Those homonym blues

You never fully realize how hard the English language is until you work with a student for whom English is a second language.
This particular student is an excellent story teller. She’s “a compulsive observer of the human condition,” as the saying goes, which is a fancy way of describing how she loves watching people being people. In doing do she draws delightful and insightful observations which she conveys in the most interesting ways.
All of which means this person is without question a writer.
If only she didn’t have to write in English.
I hasten to point out that while she grew up in a Spanish speaking household, she speaks English quite well. It’s just that every time we sit down to edit her work it seems we stumble upon yet one more quirk about the language that one doesn’t notice until one writes. The other day it was homonyms.
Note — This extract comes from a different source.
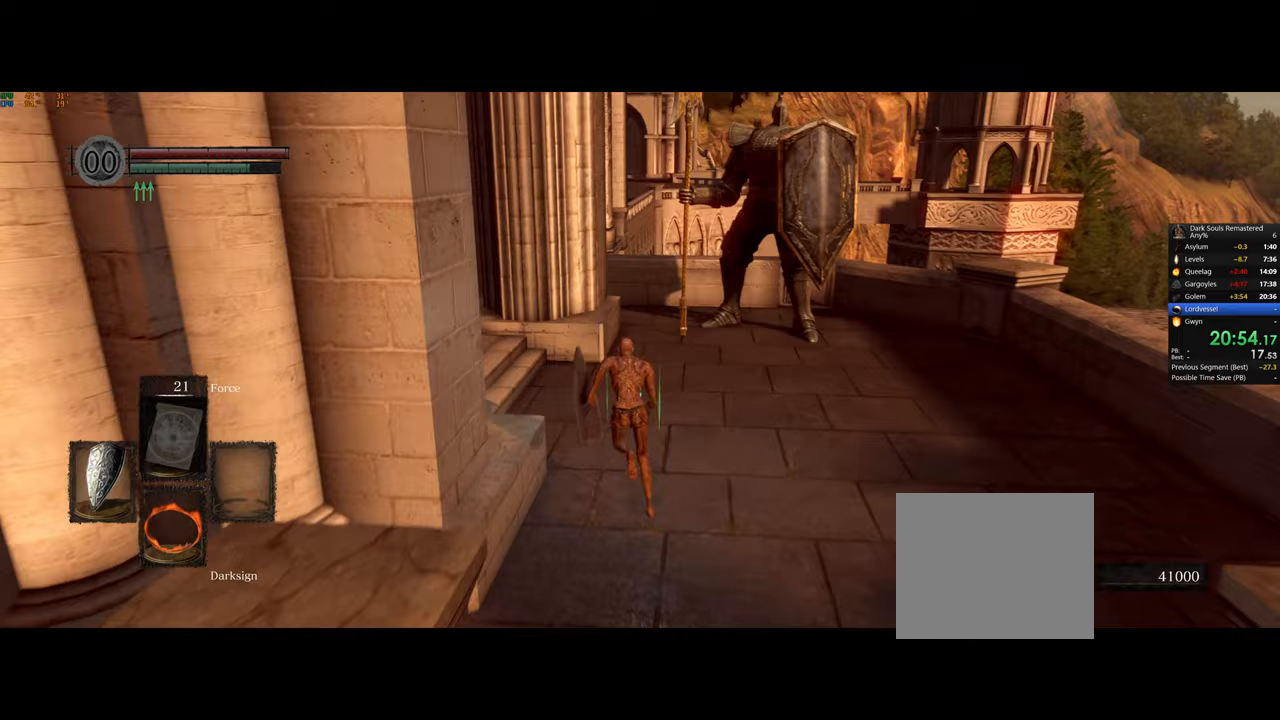
{"buttons": ["CIRCLE"], "left_stick": "up", "right_stick": "center", "events": []}
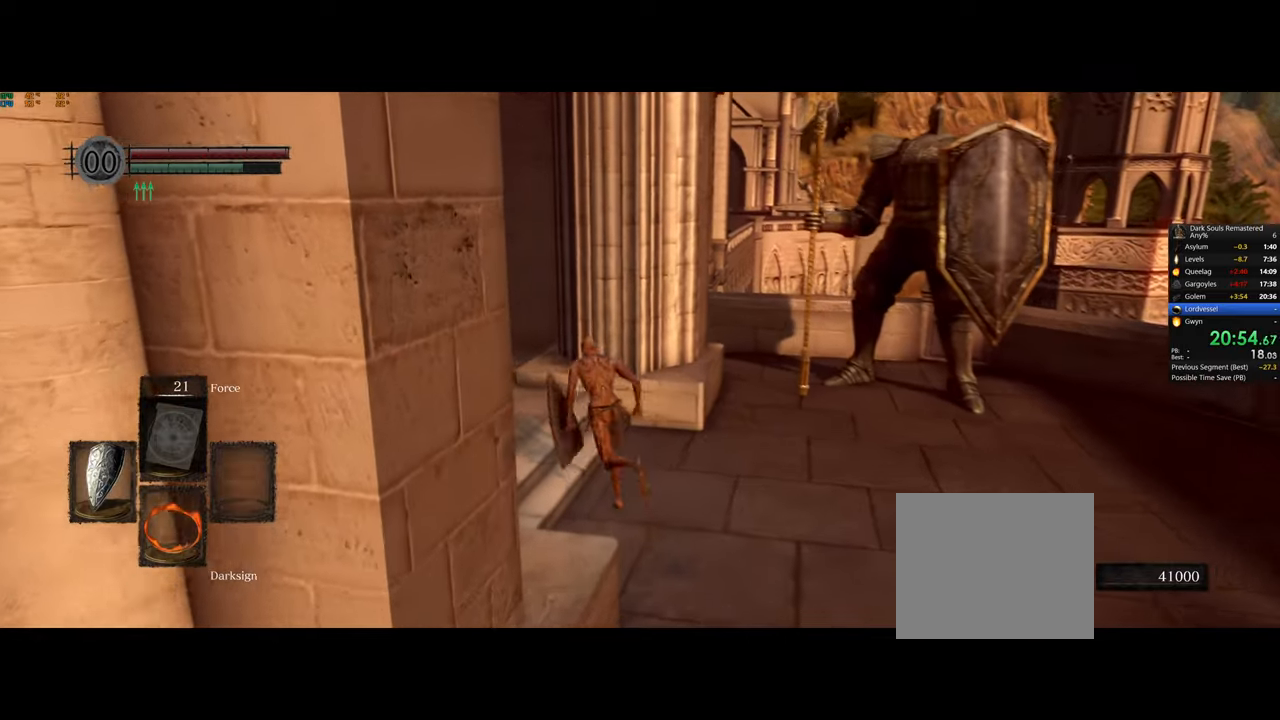
{"buttons": ["CIRCLE"], "left_stick": "up", "right_stick": "center", "events": []}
In a lovely piece about the birth of her child, this promising young writer talked about her “do” date. Actually, it’s a “due” date I had to explain. Giving birth is something you might “do” on your “due” date, I pointed out. Of course, if you left for the hospital early in the morning there is a chance you noticed “dew” on the grass.
Oh boy.
Later in the story she wrote about eating a “hole” burrito. Let’s make that a “whole” burrito, I said. You can eat a “whole” burrito to fill up a “hole” in your stomach caused by hunger, I pointed out, not very cleverly, I admit, to explain the difference.
And still later, she wrote of someone coming “threw” for her which we had to change to “through.” You can write how someone “threw” a ball “through” the air, I said.
I appreciated her patience and told her so.
“I understand,” she responded. “You’re just trying to help me write right.”
At least her frustration with homonyms hadn’t damaged her sense of humor.